The attack on a U.S. Immigration and Customs Enforcement (ICE) facility in Dallas has rattled officials and analysts alike.
Two detainees were killed before the gunman turned the weapon on himself, and the aftermath has sparked comparisons with one of the darkest terrorist attacks of the last decade—the 2019 mosque shooting in Christchurch, New Zealand.
Christopher O’Leary, Senior Vice President at The Soufan Group, drew the connection in an interview with MSNBC. His concern wasn’t merely the incident itself, but the unsettling possibility of imitation.
The Dallas shooter, like Brenton Tarrant in Christchurch, scrawled words and symbols on his ammunition. O’Leary noted the irony: Tarrant was a notorious white supremacist, celebrated among neo-Nazis, while the Dallas attack appears tied to individuals on the opposite end of the political spectrum.
This choice of tactics—appropriating a method pioneered by those one supposedly opposes—underscores O’Leary’s broader point: terrorism is theater. The performance, the message, the spectacle of violence—all are designed to communicate, shock, and inspire replication. The rooftop vantage point, too, troubled O’Leary, raising questions about whether attackers are deliberately borrowing not just symbols but strategic cues from past atrocities.

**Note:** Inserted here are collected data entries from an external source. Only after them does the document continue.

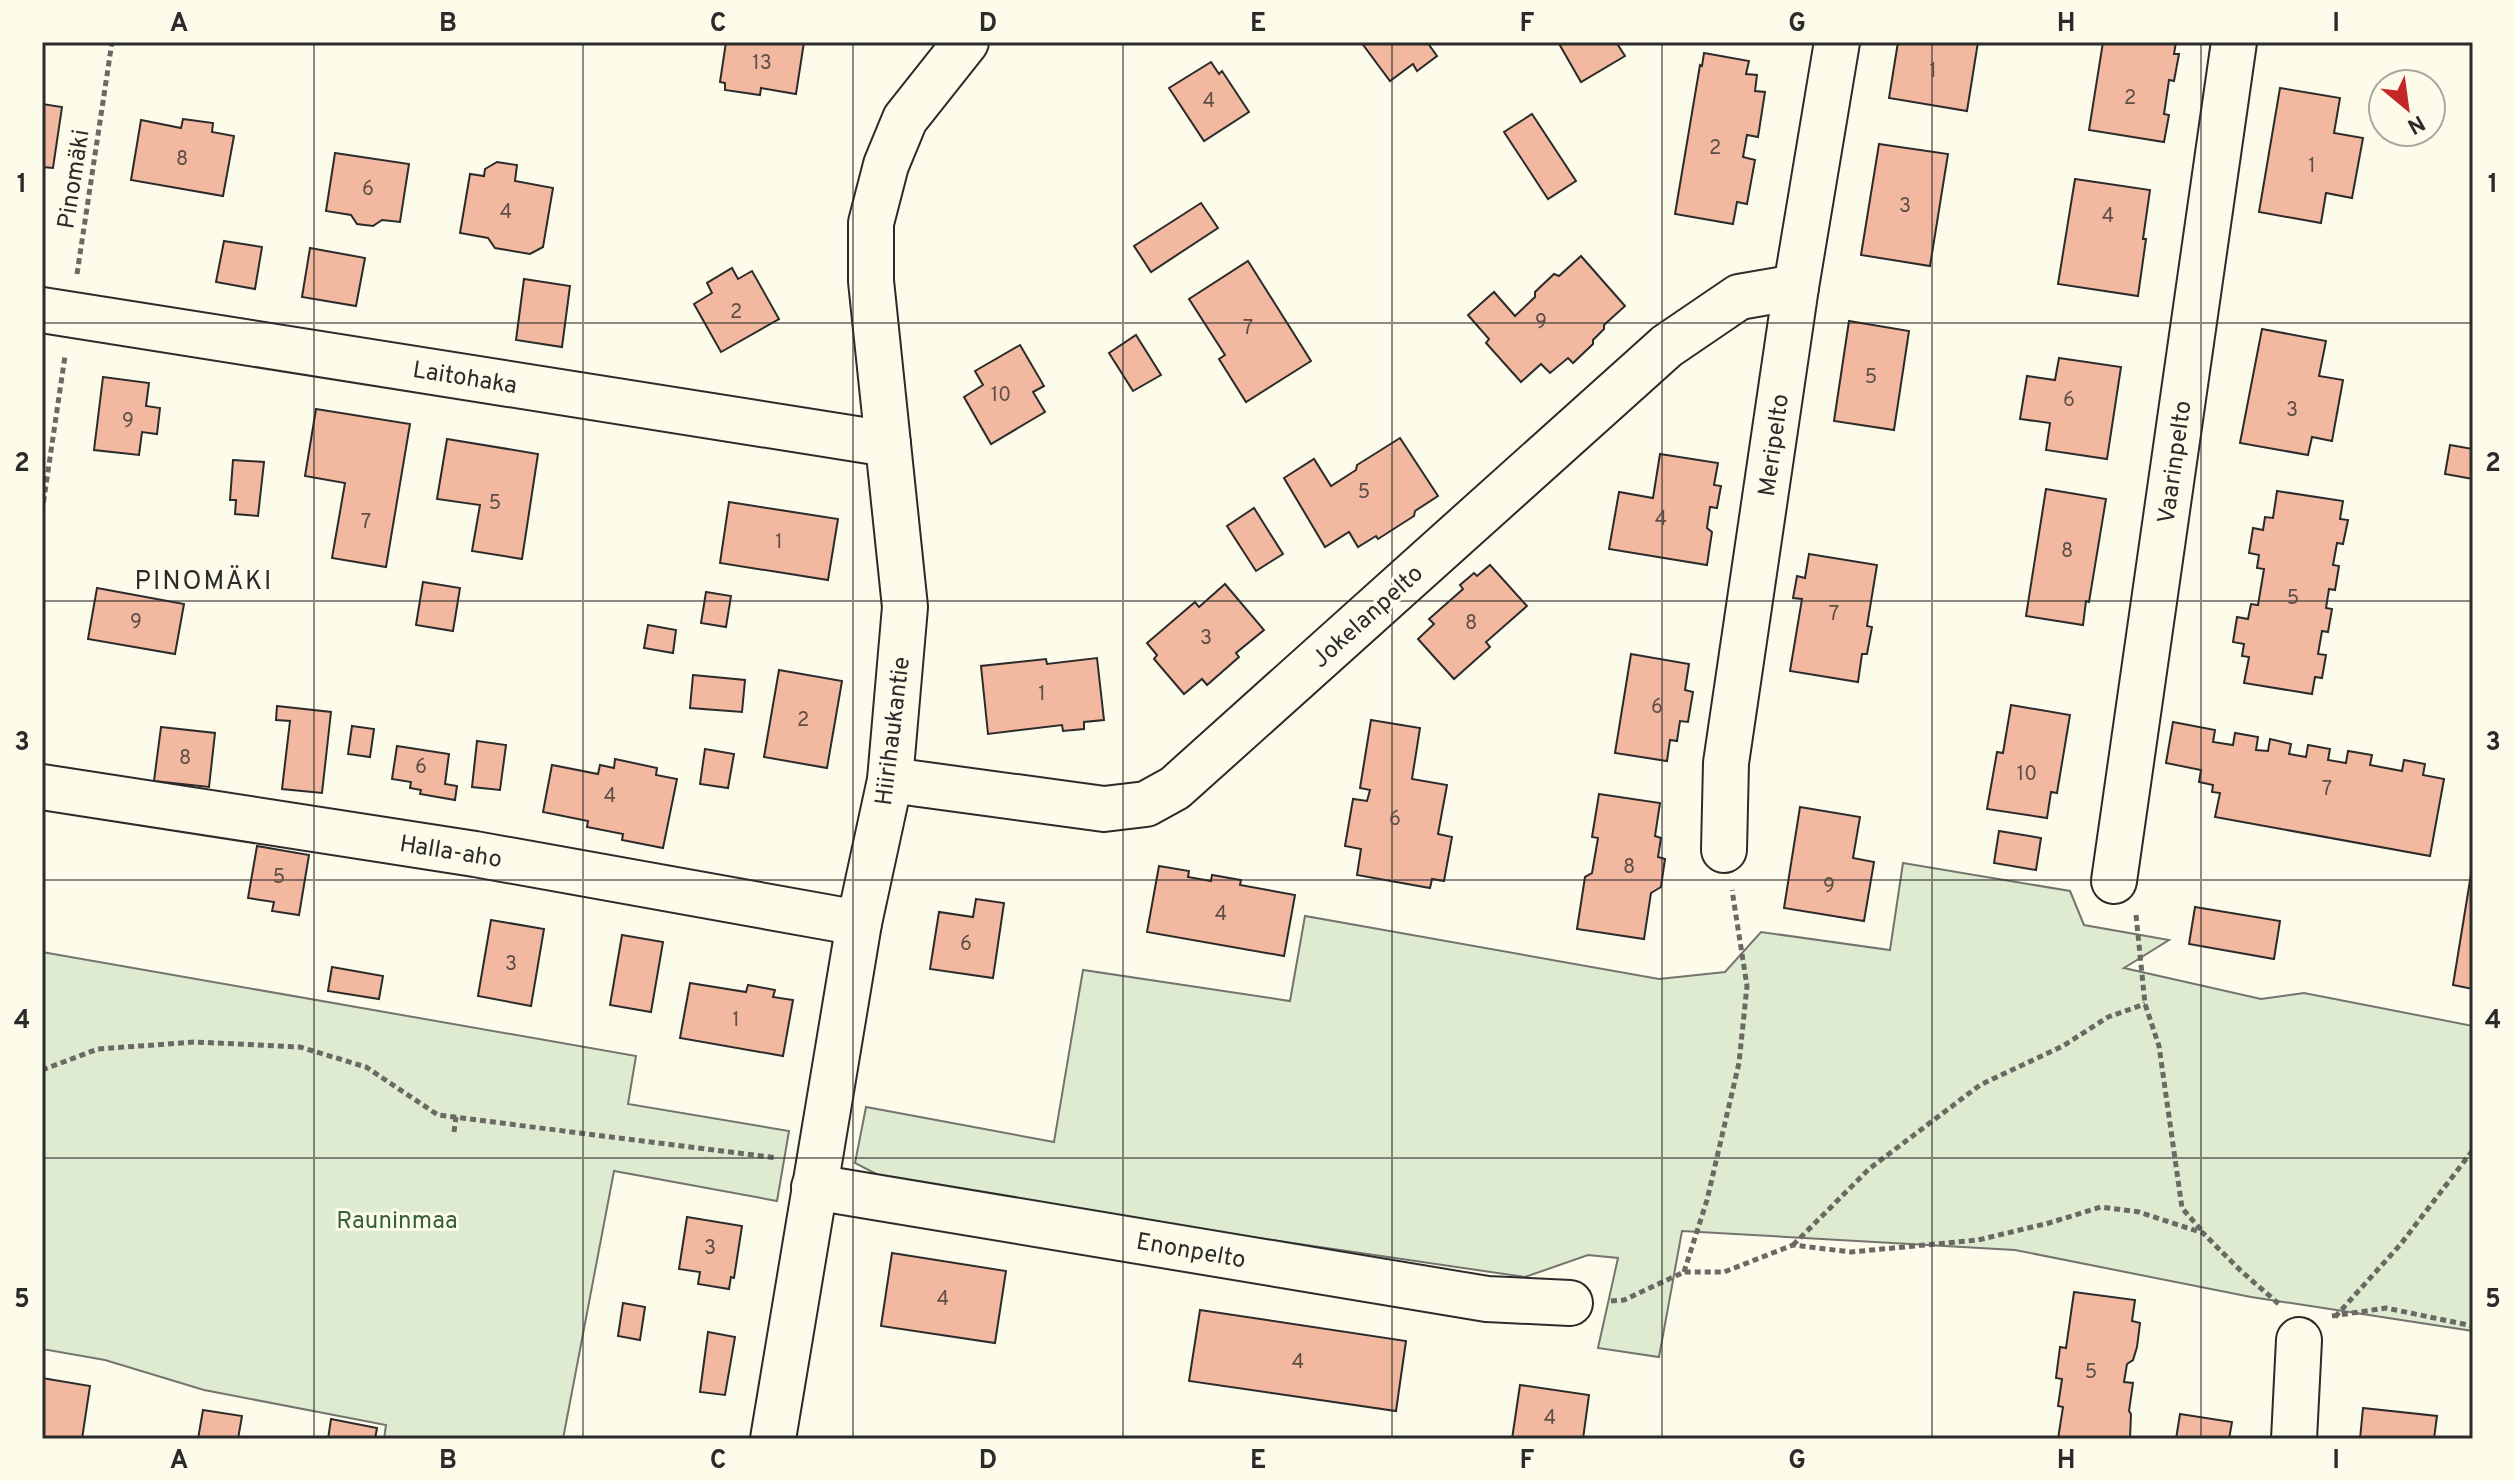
<svg xmlns="http://www.w3.org/2000/svg" width="2515" height="1481" font-family="Overpass,sans-serif">
  <rect width="100%" height="100%" fill="#fdfbea"/>
  <!-- green -->
  <g fill="#deebd1" stroke="#74746e" stroke-width="2">
    <path d="M1903,863l167,28 14,34 85,15 -45,28 137,31 43,-6 169,33v305l-222,-34 -236,-47 -333,-19 -23,126 -61,-9 20,-90 -30,-3 -63,22 -343,-50 -298,-49 -29,-15 11,-56 188,35 29,-172 207,31 15,-85 354,63 66,-7 36,-40 129,18z"/>
    <path d="M42,952l594,104 -8,48 161,27 -12,70 -163,-30 -51,268h-179l2,-14 -182,-35 -99,-30 -63,-11z"/>
  </g>
  <!-- building -->
  <g fill="#f2b8a0" stroke="#2b2b2b" stroke-width="2">
    <path d="M726,42h78l-8,52 -35,-6 -1,7 -35,-5v-7l-5,-1z"/>
    <path d="M1361,42h66l10,14 -20,15 -4,-7 -23,17z"/>
    <path d="M1558,42h58l9,14 -44,26z"/>
    <path d="M1898,42h80l-11,69 -78,-13z"/>
    <path d="M2103,42h73l-2,12h5l-5,27 -5,-1 -5,34 5,1 -5,27 -75,-12z"/>
    <path d="M1704,53l45,8 -3,13 11,1 -2,16 10,1 -7,45 -11,-2 -4,22 12,3 -8,44 -10,-2 -4,22 -58,-10 25,-149 2,1z"/>
    <path d="M1211,62l8,12 3,-3 27,41 -45,29 -35,-53z"/>
    <path d="M2280,88l60,10 -6,35 29,5 -11,60 -26,-5 -5,30 -62,-11z"/>
    <path d="M42,104l20,3 -9,61 -11,-1z"/>
    <path d="M1532,114l44,67 -28,18 -44,-67z"/>
    <path d="M183,119l30,4 -1,9 22,4 -11,60 -92,-16 10,-60 40,8z"/>
    <path d="M1879,144l69,10 -18,112 -69,-11z"/>
    <path d="M335,153l74,11 -9,58 -18,-2 -9,6 -16,-2 -6,-9 -25,-4z"/>
    <path d="M497,162l20,3 -2,16 38,7 -10,59 -13,7 -35,-6 -7,-10 -28,-5 10,-59 14,2 1,-7z"/>
    <path d="M2075,179l75,11 -7,49h3l-8,57 -80,-12z"/>
    <path d="M1201,203l17,25 -67,44 -17,-26z"/>
    <path d="M224,241l38,6 -7,42 -39,-7z"/>
    <path d="M310,248l55,10 -9,48 -54,-9z"/>
    <path d="M1581,256l44,50 -21,19v4l-11,11v4l-20,19 -5,-5 -18,15 -9,-9 -20,18 -35,-39 3,-4 -21,-24 26,-23 21,24 20,-19v-5l19,-18 5,2z"/>
    <path d="M1248,261l63,100 -65,41 -27,-43 6,-4 -36,-56z"/>
    <path d="M732,268l6,11 14,-8 27,48 -58,33 -27,-48 18,-11 -5,-10z"/>
    <path d="M524,279l46,7 -8,61 -46,-7z"/>
    <path d="M1849,321l60,10 -15,99 -60,-9z"/>
    <path d="M2262,329l64,12 -7,35 24,4 -11,61 -20,-4 -4,18 -68,-12z"/>
    <path d="M1136,335l25,40 -28,16 -24,-38z"/>
    <path d="M1020,345l24,41 -11,6 12,20 -54,32 -27,-47 19,-12 -8,-14z"/>
    <path d="M2059,358l62,9 -14,92 -61,-9 4,-27 -30,-4 7,-43 28,4z"/>
    <path d="M103,377l46,6 -3,23 14,2 -3,26 -15,-2 -3,23 -45,-5z"/>
    <path d="M316,409l94,15 -24,143 -54,-9 13,-75 -40,-7z"/>
    <path d="M1400,438l38,58 -23,15 -1,5 -36,23 -2,-3 -18,11 -9,-15 -24,15 -41,-69 30,-19 17,27 25,-16 1,-5z"/>
    <path d="M447,439l91,15 -16,105 -50,-8 8,-46 -43,-6z"/>
    <path d="M2450,445l23,4v30l-28,-5z"/>
    <path d="M1660,454l58,9 -4,22 7,1 -4,22 -7,-1 -3,21 5,4 -5,33 -98,-16 10,-57 34,6z"/>
    <path d="M233,460l31,2 -6,54 -23,-2 1,-14h-6z"/>
    <path d="M2046,489l60,10 -17,103 -3,-1 -3,24 -57,-9z"/>
    <path d="M2277,491l66,10 -3,18 8,1 -5,24 -6,-1 -4,22 6,1 -4,24 -6,-1 -3,19 6,1 -4,23 -6,-1 -4,23 8,1 -4,23 -7,-1 -3,17 -68,-11 5,-26 -7,-1 2,-12 -11,-2 4,-25 11,2 3,-15 7,1 6,-36 -7,-1 2,-13 -10,-2 4,-25 10,2 2,-13 8,1z"/>
    <path d="M729,502l109,17 -10,61 -108,-17z"/>
    <path d="M1254,508l29,46 -27,17 -29,-45z"/>
    <path d="M1809,554l68,11 -10,61 5,1 -5,27h-5l-4,28 -68,-11 12,-72 -9,-1 4,-22 8,2z"/>
    <path d="M1490,565l37,41 -41,36 4,5 -36,32 -36,-40 16,-15 -5,-5 34,-30 -3,-4 14,-12 3,3z"/>
    <path d="M423,582l37,6 -7,43 -37,-6z"/>
    <path d="M1225,584l39,46 -28,23 3,4 -32,28 -5,-6 -18,15 -30,-35 3,-4 -10,-12 48,-41 4,5z"/>
    <path d="M97,588l87,16 -9,50 -87,-15z"/>
    <path d="M706,592l25,4 -5,31 -25,-4z"/>
    <path d="M648,625l28,5 -3,23 -29,-5z"/>
    <path d="M1631,654l58,10 -4,26 8,2 -5,30 -8,-1 -3,20 -7,-1 -3,21 -52,-8z"/>
    <path d="M1097,658l7,62 -20,2v7l-21,2 -1,-6 -74,9 -7,-68 65,-7 1,5z"/>
    <path d="M779,670l63,11 -15,87 -63,-11z"/>
    <path d="M693,675l52,5 -3,32 -52,-4z"/>
    <path d="M2011,705l59,10 -13,78 -6,-1 -4,26 -60,-9 10,-57 6,1z"/>
    <path d="M277,706l54,6 -9,81 -40,-4 8,-68 -14,-1z"/>
    <path d="M1371,720l49,8 -8,51 35,6 -9,49 14,3 -8,44 -12,-2 -2,9 -73,-13 4,-26 -16,-3 8,-47 14,2 3,-11 -10,-2z"/>
    <path d="M2173,722l42,8 -2,12 20,3 2,-12 23,4 -2,13 12,1 2,-12 21,5 -2,10 17,3 2,-12 22,4 -2,11 18,3 2,-12 24,4 -2,10 32,6 2,-11 21,4 -2,11 21,4 -14,77 -215,-39 5,-24 -8,-1 1,-7 -14,-3 2,-12 -35,-7z"/>
    <path d="M352,726l22,3 -4,28 -22,-3z"/>
    <path d="M161,727l54,6 -6,54 -55,-6z"/>
    <path d="M477,741l29,4 -6,45 -28,-3z"/>
    <path d="M397,746l52,8 -4,30 12,2 -2,14 -35,-6 1,-4 -11,-2 1,-6 -19,-3z"/>
    <path d="M705,749l29,5 -6,34 -28,-4z"/>
    <path d="M615,759l42,9 -1,7 21,4 -14,69 -41,-8 1,-6 -36,-7 1,-6 -45,-9 9,-47 46,9 2,-9 14,3z"/>
    <path d="M1599,794l61,9 -5,33 6,2 -3,19 7,2 -4,28 -10,6 -7,46 -67,-10 8,-52 7,-4 6,-35 -6,-1z"/>
    <path d="M1800,807l60,10 -7,41 21,4 -10,59 -80,-13z"/>
    <path d="M1999,831l42,7 -5,32 -42,-7z"/>
    <path d="M257,846l52,9 -10,60 -27,-4 2,-9 -26,-4z"/>
    <path d="M2473,862v127l-20,-4z"/>
    <path d="M1159,866l30,5 -1,6 23,4 1,-6 29,5 -1,5 55,10 -11,61 -137,-24z"/>
    <path d="M976,899l28,4 -11,75 -63,-9 9,-57 34,5z"/>
    <path d="M2195,907l85,14 -6,38 -85,-15z"/>
    <path d="M491,920l53,9 -13,77 -53,-10z"/>
    <path d="M622,935l41,7 -12,70 -41,-7z"/>
    <path d="M332,967l51,9 -4,23 -51,-8z"/>
    <path d="M690,983l56,9 2,-7 27,5 -2,7 20,3 -10,56 -103,-18z"/>
    <path d="M687,1217l55,9 -8,52 -3,-1 -2,12 -31,-5 2,-12 -21,-3z"/>
    <path d="M892,1253l114,18 -11,72 -114,-17z"/>
    <path d="M2074,1292l61,8 -3,21 8,2 -3,24 -4,13 -6,4 -3,18 9,1 -4,28 2,3 -1,25h-72l5,-32 -5,-1 4,-27 -6,-1 4,-31 6,1z"/>
    <path d="M623,1303l22,4 -5,33 -22,-4z"/>
    <path d="M1200,1310l206,31 -10,70 -207,-30z"/>
    <path d="M708,1332l27,5 -10,58 -25,-3z"/>
    <path d="M42,1378l48,8 -8,53h-40z"/>
    <path d="M1520,1385l69,10 -6,44h-71z"/>
    <path d="M2363,1408l74,8 -3,23h-74z"/>
    <path d="M203,1410l39,6 -4,23h-40z"/>
    <path d="M2180,1414l52,8 -3,17h-53z"/>
    <path d="M331,1419l46,9 -2,11h-47z"/>
  </g>
  <g fill="none" stroke-linecap="round" stroke-linejoin="round">
    <!-- minor casing -->
    <g stroke="#2b2b2b" stroke-width="48">
      <g id="minor">
        <path d="M42,310l846,134"/>
        <path d="M890,780l214,29 42,-5 29,-16 492,-442 72,-49 57,-10"/>
        <path d="M42,787l433,67 384,69"/>
        <path d="M1724,850l2,-87 70,-476 41,-245"/>
        <path d="M2114,881l120,-839"/>
        <path d="M814,1187l673,112 83,4"/>
        <path d="M773,1439l86,-516 31,-143 15,-173 -34,-326v-58l15,-58 19,-46 61,-77"/>
        <path d="M2294,1439l5,-99"/>
      </g>
    </g>
    <!-- path -->
    <g stroke="#6a6964" stroke-width="5" stroke-dasharray="6 4" stroke-linecap="butt">
      <path d="M77,274l35,-232"/>
      <path d="M42,512l23,-156"/>
      <path d="M2136,915l9,89 14,42 23,162 21,24"/>
      <path d="M42,1070l56,-21 97,-7 105,5 66,20 72,48 339,43"/>
      <path d="M454,1132l2,-15"/>
      <path d="M1793,1245l76,-76 111,-84 83,-39 45,-29 37,-13"/>
      <path d="M1684,1272l23,-72 32,-137 8,-77 -15,-96"/>
      <path d="M1611,1301l13,-1 60,-28h40l69,-27 58,7 127,-12 71,-17 52,-16 38,5 64,21 38,38 39,34"/>
      <path d="M2332,1316l54,-8 87,18"/>
      <path d="M2335,1317l65,-72 73,-95"/>
    </g>
    <!-- minor -->
    <use href="#minor" stroke="#fdfbea" stroke-width="44"/>
  </g>
  <!-- grid -->
  <path fill="none" stroke="#2b2b2b" stroke-width="2" stroke-opacity="0.55" d="M314,42v1397M583,42v1397M853,42v1397M1123,42v1397M1392,42v1397M1662,42v1397M1932,42v1397M2201,42v1397M42,323h2431M42,601h2431M42,880h2431M42,1158h2431"/>
  <g text-anchor="middle" stroke-width="6" stroke-linejoin="round" paint-order="stroke">
    <!-- number labels -->
    <g font-size="20" fill="#5d4e48">
      <text x="762" y="69">13</text>
      <text x="1933" y="77">1</text>
      <text x="2130" y="104">2</text>
      <text x="1209" y="107">4</text>
      <text x="1715" y="154">2</text>
      <text x="182" y="165">8</text>
      <text x="2312" y="172">1</text>
      <text x="368" y="195">6</text>
      <text x="1905" y="212">3</text>
      <text x="506" y="218">4</text>
      <text x="2108" y="222">4</text>
      <text x="736" y="318">2</text>
      <text x="1541" y="328">9</text>
      <text x="1248" y="334">7</text>
      <text x="1871" y="383">5</text>
      <text x="1001" y="401">10</text>
      <text x="2069" y="406">6</text>
      <text x="2292" y="416">3</text>
      <text x="128" y="427">9</text>
      <text x="1364" y="498">5</text>
      <text x="495" y="509">5</text>
      <text x="1661" y="525">4</text>
      <text x="366" y="528">7</text>
      <text x="779" y="548">1</text>
      <text x="2067" y="557">8</text>
      <text x="2293" y="604">5</text>
      <text x="1834" y="620">7</text>
      <text x="136" y="628">9</text>
      <text x="1471" y="629">8</text>
      <text x="1206" y="644">3</text>
      <text x="1042" y="700">1</text>
      <text x="1657" y="713">6</text>
      <text x="803" y="726">2</text>
      <text x="185" y="764">8</text>
      <text x="421" y="773">6</text>
      <text x="2027" y="780">10</text>
      <text x="2327" y="795">7</text>
      <text x="610" y="802">4</text>
      <text x="1395" y="825">6</text>
      <text x="1629" y="873">8</text>
      <text x="279" y="883">5</text>
      <text x="1829" y="892">9</text>
      <text x="1221" y="920">4</text>
      <text x="966" y="950">6</text>
      <text x="511" y="970">3</text>
      <text x="736" y="1026">1</text>
      <text x="710" y="1254">3</text>
      <text x="943" y="1305">4</text>
      <text x="1298" y="1368">4</text>
      <text x="2091" y="1378">5</text>
      <text x="1550" y="1424">4</text>
    </g>
    <!-- street labels -->
    <g font-size="24" fill="#2b2b2b" stroke="#fdfbea">
      <text transform="translate(73 179) rotate(-81)" y="8">Pinomäki</text>
      <text transform="translate(465 377) rotate(9)" y="8">Laitohaka</text>
      <text transform="translate(1773 445) rotate(-82)" y="8">Meripelto</text>
      <text transform="translate(2174 462) rotate(-82)" y="8">Vaarinpelto</text>
      <text transform="translate(1367 616) rotate(-42)" y="8">Jokelanpelto</text>
      <text transform="translate(892 731) rotate(-83)" y="8">Hiirihaukantie</text>
      <text transform="translate(451 851) rotate(9)" y="8">Halla-aho</text>
      <text transform="translate(1191 1250) rotate(10)" y="8">Enonpelto</text>
    </g>
    <!-- park labels -->
    <g font-size="24" fill="#34623c" stroke="#fdfbea">
      <text x="397" y="1228">Rauninmaa</text>
    </g>
    <!-- neighbourhood labels -->
    <g font-size="26" letter-spacing="2" fill="#2b2b2b" stroke="#fdfbea">
      <text x="204" y="589">PINOMÄKI</text>
    </g>
  </g>
  <!-- border -->
  <rect width="2515" height="1481" fill="none" stroke="#fdfbea" stroke-width="88"/>
  <!-- north arrow -->
  <g transform="translate(2407 108) rotate(151)"><circle r="38" fill="#fdfbea" stroke="#a9a89e" stroke-width="2"/>
  <path d="M0-6L14 30L0 20L-14 30Z" fill="#c62828"/>
  <text y="-12" font-size="22" font-weight="bold" text-anchor="middle" fill="#2b2b2b">N</text>
  </g>
  <rect x="44" y="44" width="2427" height="1393" fill="none" stroke="#2b2b2b" stroke-width="3"/>
  <g font-size="26" text-anchor="middle" font-weight="bold" fill="#2b2b2b">
    <text x="179" y="31">A</text>
    <text x="448" y="31">B</text>
    <text x="718" y="31">C</text>
    <text x="988" y="31">D</text>
    <text x="1258" y="31">E</text>
    <text x="1527" y="31">F</text>
    <text x="1797" y="31">G</text>
    <text x="2066" y="31">H</text>
    <text x="2336" y="31">I</text>
    <text x="22" y="192">1</text>
    <text x="2493" y="192">1</text>
    <text x="22" y="471">2</text>
    <text x="2493" y="471">2</text>
    <text x="22" y="750">3</text>
    <text x="2493" y="750">3</text>
    <text x="22" y="1028">4</text>
    <text x="2493" y="1028">4</text>
    <text x="22" y="1307">5</text>
    <text x="2493" y="1307">5</text>
    <text x="179" y="1468">A</text>
    <text x="448" y="1468">B</text>
    <text x="718" y="1468">C</text>
    <text x="988" y="1468">D</text>
    <text x="1258" y="1468">E</text>
    <text x="1527" y="1468">F</text>
    <text x="1797" y="1468">G</text>
    <text x="2066" y="1468">H</text>
    <text x="2336" y="1468">I</text>
  </g>
</svg>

The Dallas attack is not an isolated case. Since July 4, ICE and Border Patrol facilities in Texas have faced two separate shootings, one of which resulted in ten attempted murder charges. In another July incident, ICE agents came under fire during a raid on two California marijuana farms.
At the same time, resistance to ICE operations has been escalating in both overt and institutional forms. A Milwaukee judge allegedly helped an illegal immigrant temporarily evade capture in April. In May, Nashville’s Democratic Mayor Freddie O’Connell went so far as to release the names of ICE agents involved in local enforcement actions.
In New York City, Democratic mayoral candidate Brad Lander was arrested in June for allegedly interfering with an ICE operation in a Manhattan courthouse. And in New Jersey, Rep. LaMonica McIver now faces assault charges after clashing with ICE personnel at a Newark facility.
With FBI Director Kash Patel posting photos of bullets recovered at the scene, the message is clear: investigators are treating the symbolism as seriously as the violence itself. If the Christchurch attack demonstrated how extremist theater can echo across the globe, Dallas raises a chilling prospect—that violent mimicry is no longer confined to one ideology.